Труп был уложен в багажник машины. Отдельные прохожие на другом конце двора никого не смущали. Бандитами делалась вынужденная, несложная и в чем-то даже обыкновенная, будничная работа. Старшему бандиту не раз приходилось таскать трупы в Афганистане, а молодому – в Чечне, поэтому работу завершили быстро и чисто.
Вышегорский предложил отъехать на тихую улицу города и поговорить. Он предупредил бандитов, чтобы они его не боялись, потому что в его планы не входило их устранение, даже на предложенной тихой улице. Когда машина остановилась и фары были потушены, мужчины начали разговор.
– Вопрос стоит так: я задаю вопросы и ,если вы на них отвечаете, то я выхожу из машины, а вы уезжаете хоронить своего друга, – твердо сказал Вышегорский. – Если вы говорите “нет”, то я нажимаю курок и после этого иду домой. В этом случае ваши трупы родственникам передаст полиция. Теперь я жду ответ, какой из вариантов вы выбираете.
– Слушай, мужик, хотя ты и ловко кидаешь нож, но я тебе не советую переходить нам дорогу.
– Я ее уже перешел, – сказал Вышегорский с тем спокойствием и уверенностью, с каким обычный пешеход переходит дорогу на разрешенный свет светофора, – и продемонстрировал это, как мне кажется, достаточно ясно.
– Я предлагаю тебе деньги, отступного за оскорбление.
– Но в этом случае мы завтра опять начнем перестрелку. А вот если я буду знать заказчика, то займусь им, и он вас ко мне второй раз не пошлет.
– Но ты же понимаешь, что мы, если раскроем языки, трупы, – довольно живо сказал старший бандит. Он явно хотел выиграть время, договориться, чтобы потом хладнокровно уничтожить противоположную сторону переговоров.

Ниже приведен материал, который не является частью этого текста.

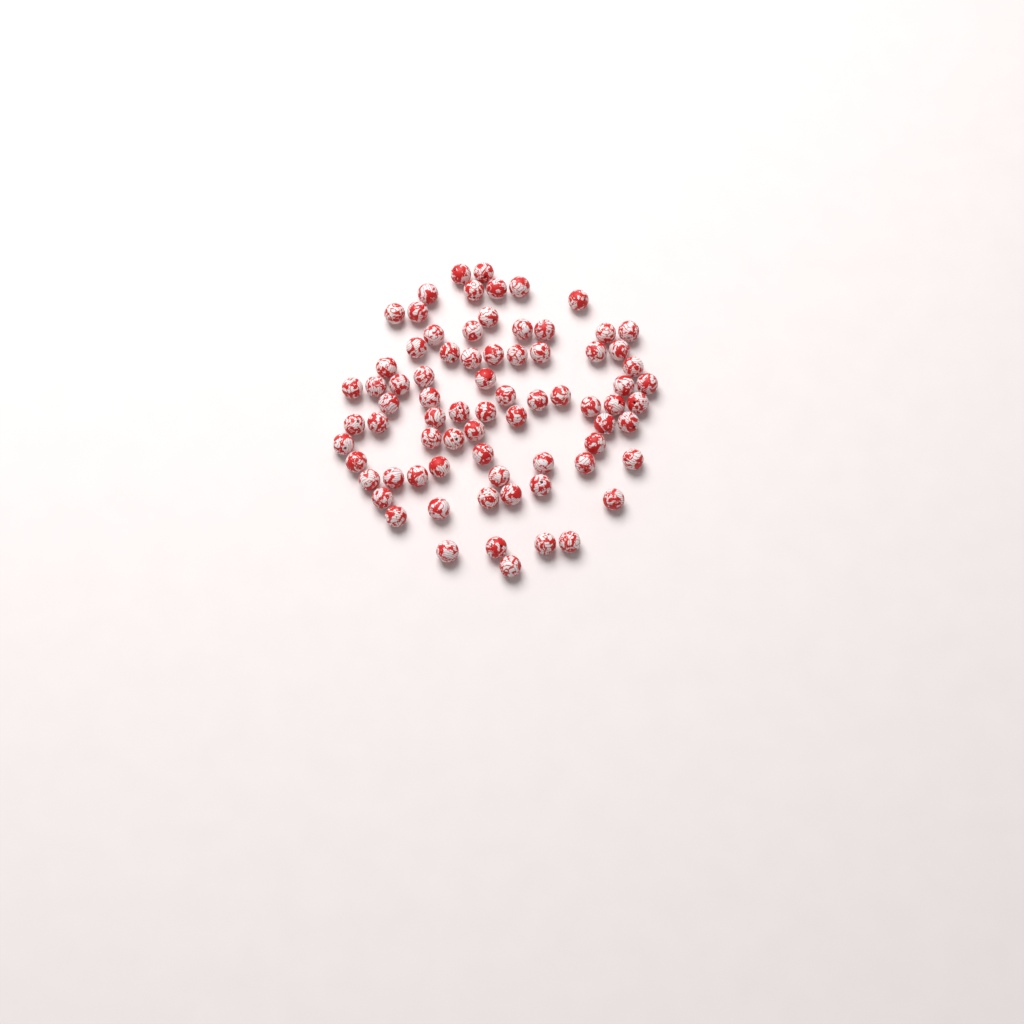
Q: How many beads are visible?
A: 76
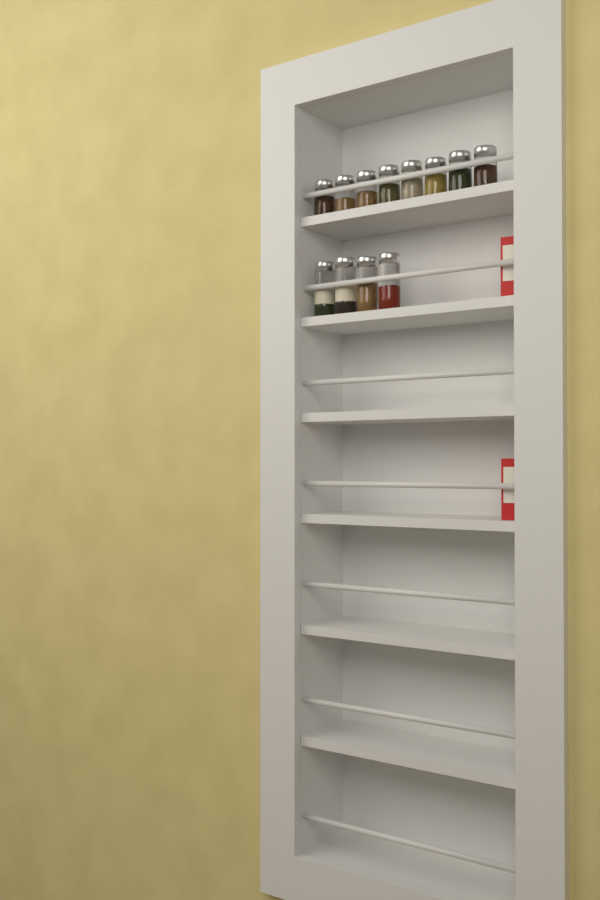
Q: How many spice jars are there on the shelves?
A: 12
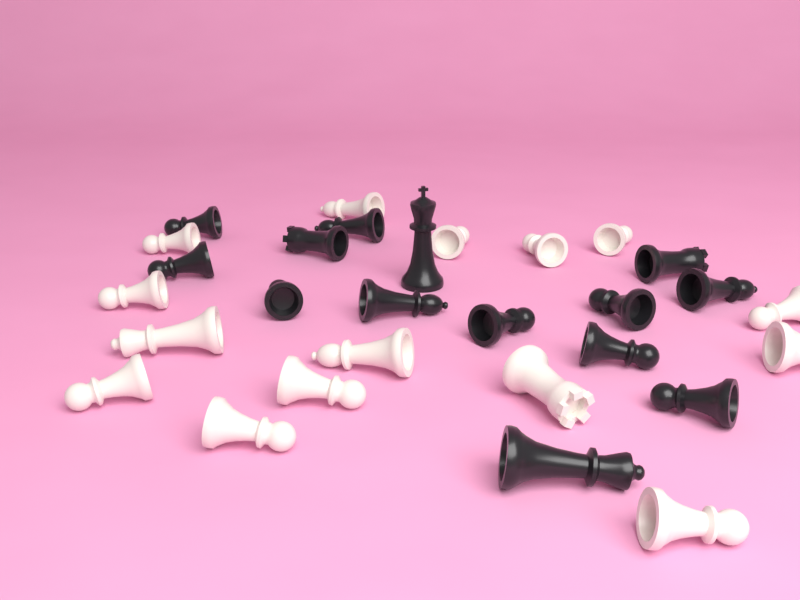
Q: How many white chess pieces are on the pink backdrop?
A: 15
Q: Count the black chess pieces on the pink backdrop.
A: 14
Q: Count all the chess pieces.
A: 29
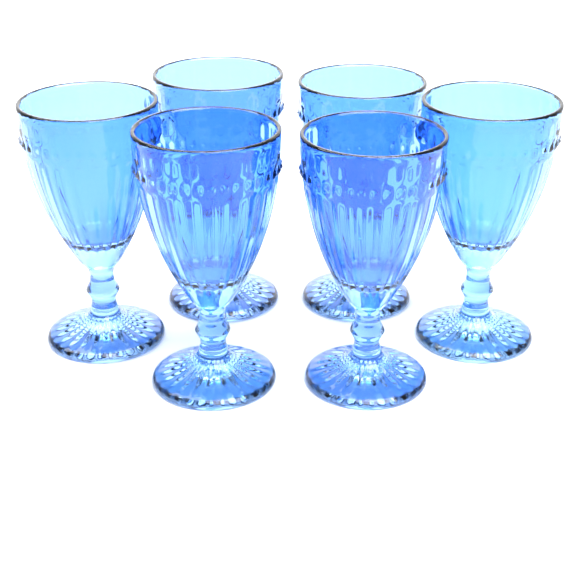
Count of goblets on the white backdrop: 6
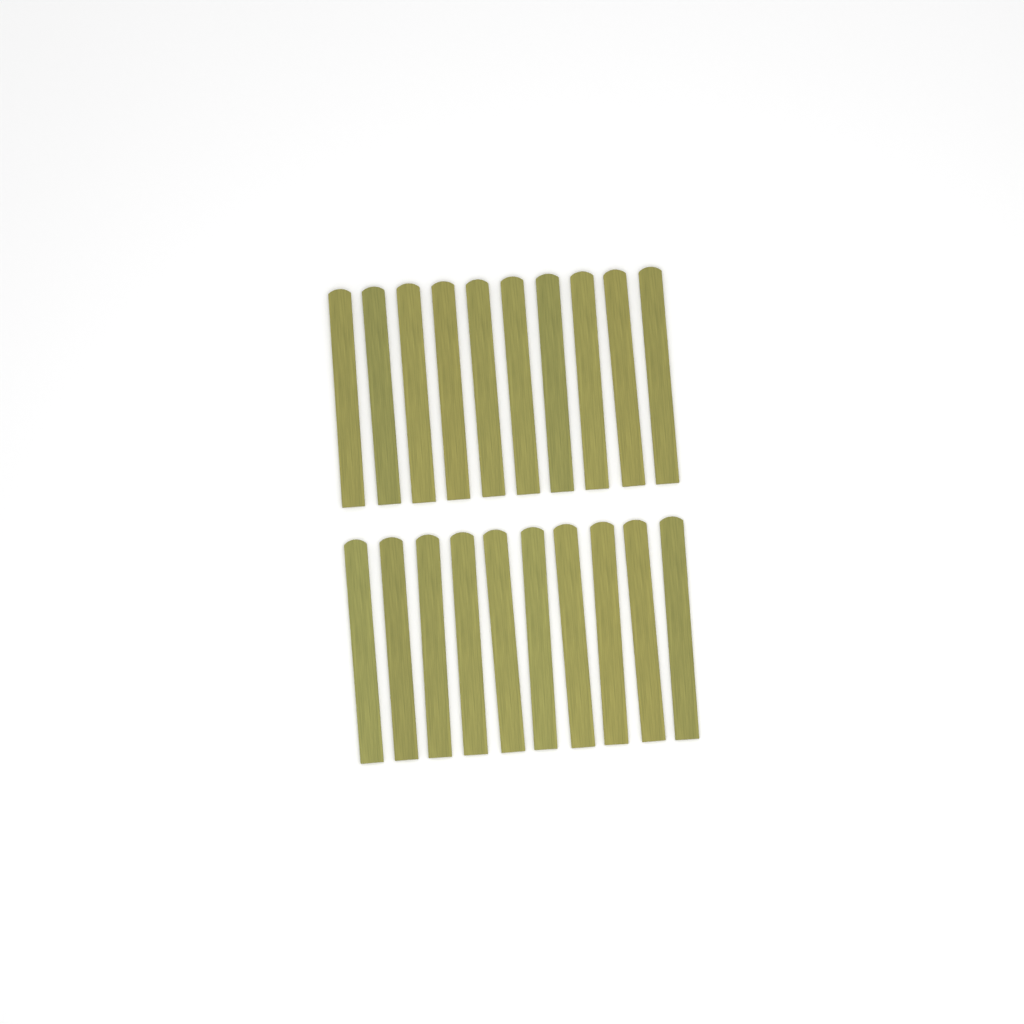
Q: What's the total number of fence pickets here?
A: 20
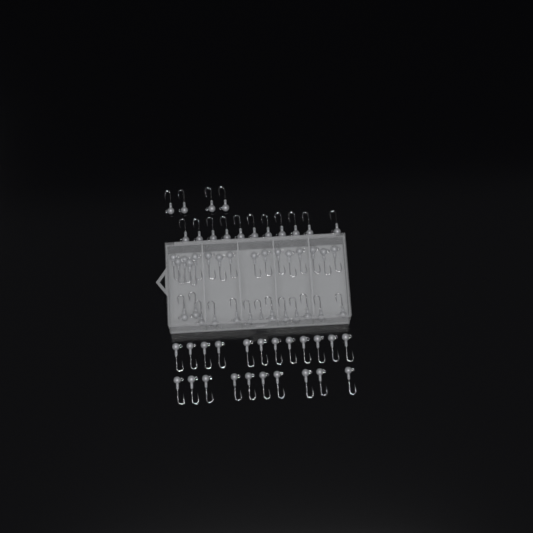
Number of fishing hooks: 66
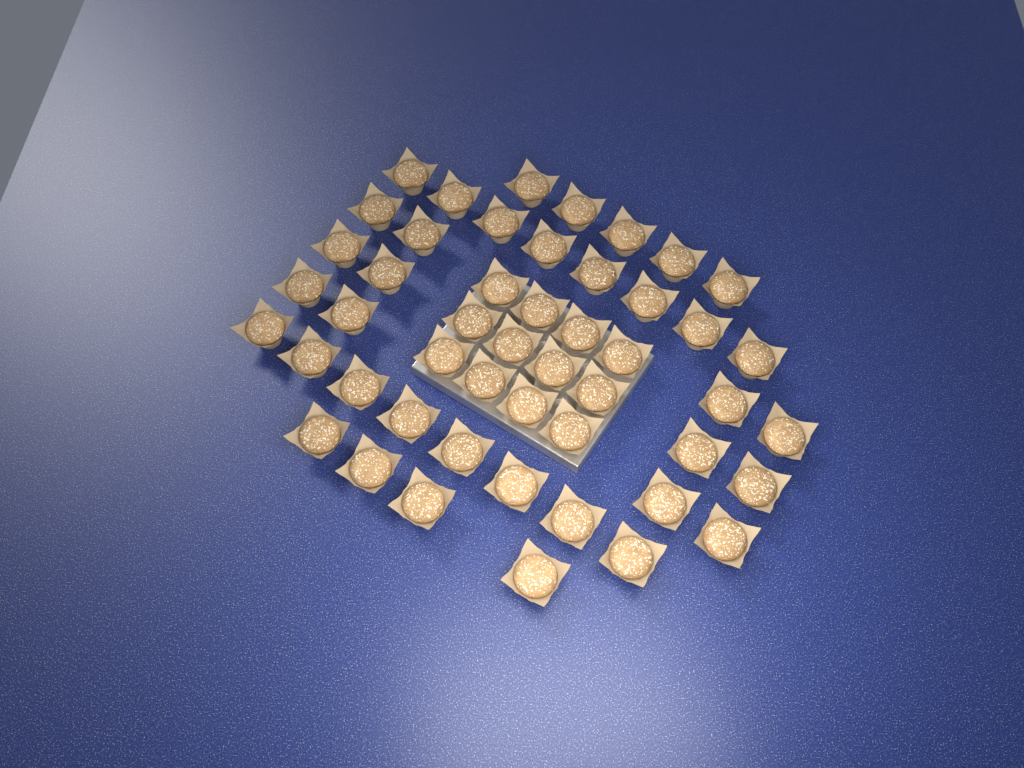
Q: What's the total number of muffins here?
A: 49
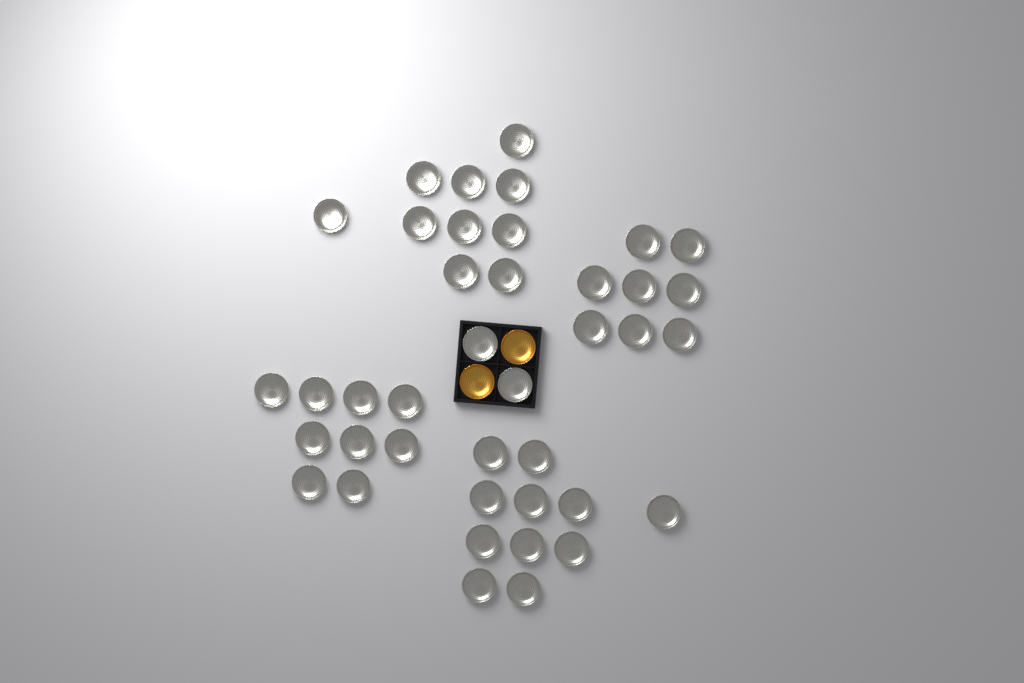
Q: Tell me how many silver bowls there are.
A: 40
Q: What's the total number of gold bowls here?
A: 2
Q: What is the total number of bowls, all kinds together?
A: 42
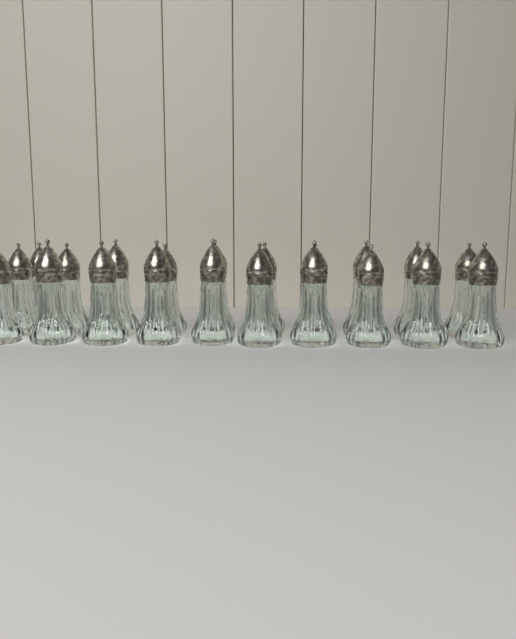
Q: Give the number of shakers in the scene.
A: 21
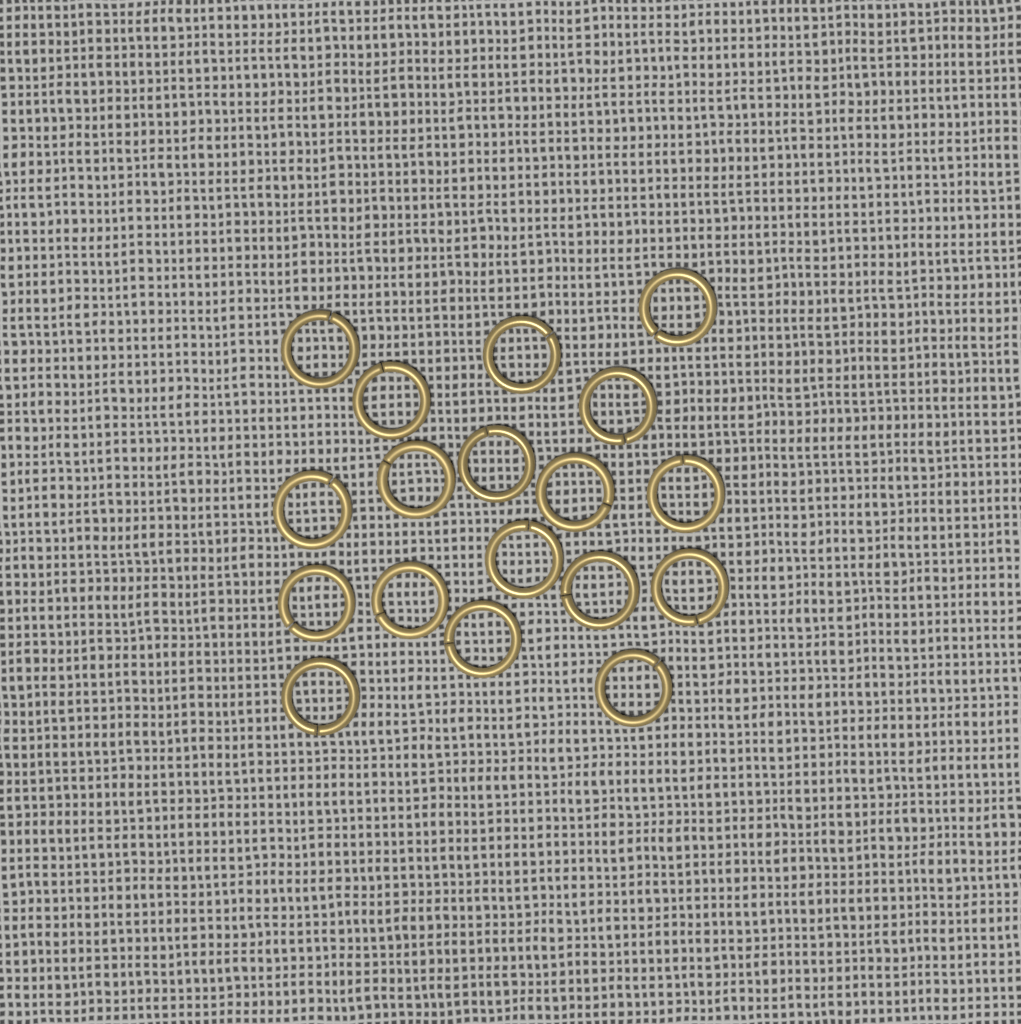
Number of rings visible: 18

Вышегорский знал, что люди, сидевшие у него под прицелом, уважали исключительно силу, которую он только что продемонстрировал и которая почему-то не убеждала. Он также понимал, что если сейчас не предпримет какие-то дополнительные, решительные шаги, то не только не добьется поставленной цели, то есть не узнает имя заказчика, но и потеряет выгодное преимущество в создавшейся расстановке сил. Надо было действовать, чтобы преступники его боялись больше, чем тех невидимых, холеных заказчиков, которые ими руководили.
– Я вижу, что мои слова вас не убеждают, – с демонстративной легкостью произнес Вышегорский. – Мне остается начинать счет до цифры “три”, после чего я стреляю. Итак, раз.
– Слушай, мужик, я повторяю: мы ничего не знаем. Мы тебе даем деньги и расходимся, – теряя терпение, стал рычать старший бандит. Ему было не по себе, что какой-то не очень тертый жизнью фраер убрал его друга и теперь диктует ему условия, ему, которого боятся два небольших банка и несколько солидных фирм.
– Два.
– Замолчи, давай говорить.
В следующую секунду раздался крепкий хлопок, и на темное стекло брызнула густая вонючая пена. Без стона и шума грузное тело, которое еще некоторое мгновение назад вызывало у некоторых людей ужас, перестало быть реальностью. Это был труп, а сопровождавшая его информация: фамилия, имя отчество, адрес, слава бандитских подвигов, через некоторое время должна была навсегда исчезнуть, как и сам бездыханный кусок мяса, называвшийся человеком.
Молодого бандита охватило пламя животного ужаса. Он хотел сказать, чтобы в него не стреляли, но в критическую минуту, потеряв дар речи, смотрел на труп главаря и готовился к смерти. Он впервые принимал участие в нападении и твердо знал о правиле, согласно которому никогда нельзя оставлять свидетелей, и эта твердость в понимании обыденных вещей бандитского братства отнимала надежду, ради которой он и пришел в эту банду. В одно мгновение он проклял все: и эту страну в дикими, не поддающимися никакому пониманию реформами, и мать с отцом, которые были пьяницами и заставили его искать средства к существованию, и желание разбогатеть, накопить денег, купить иномарку, построить дом – все, что составляло букет желаний, на краю смерти, было проклято и отброшено.
– Успокойся. Мне нужна информация, – сказал Вышегорский. – Ты готов говорить или пойдешь за ним?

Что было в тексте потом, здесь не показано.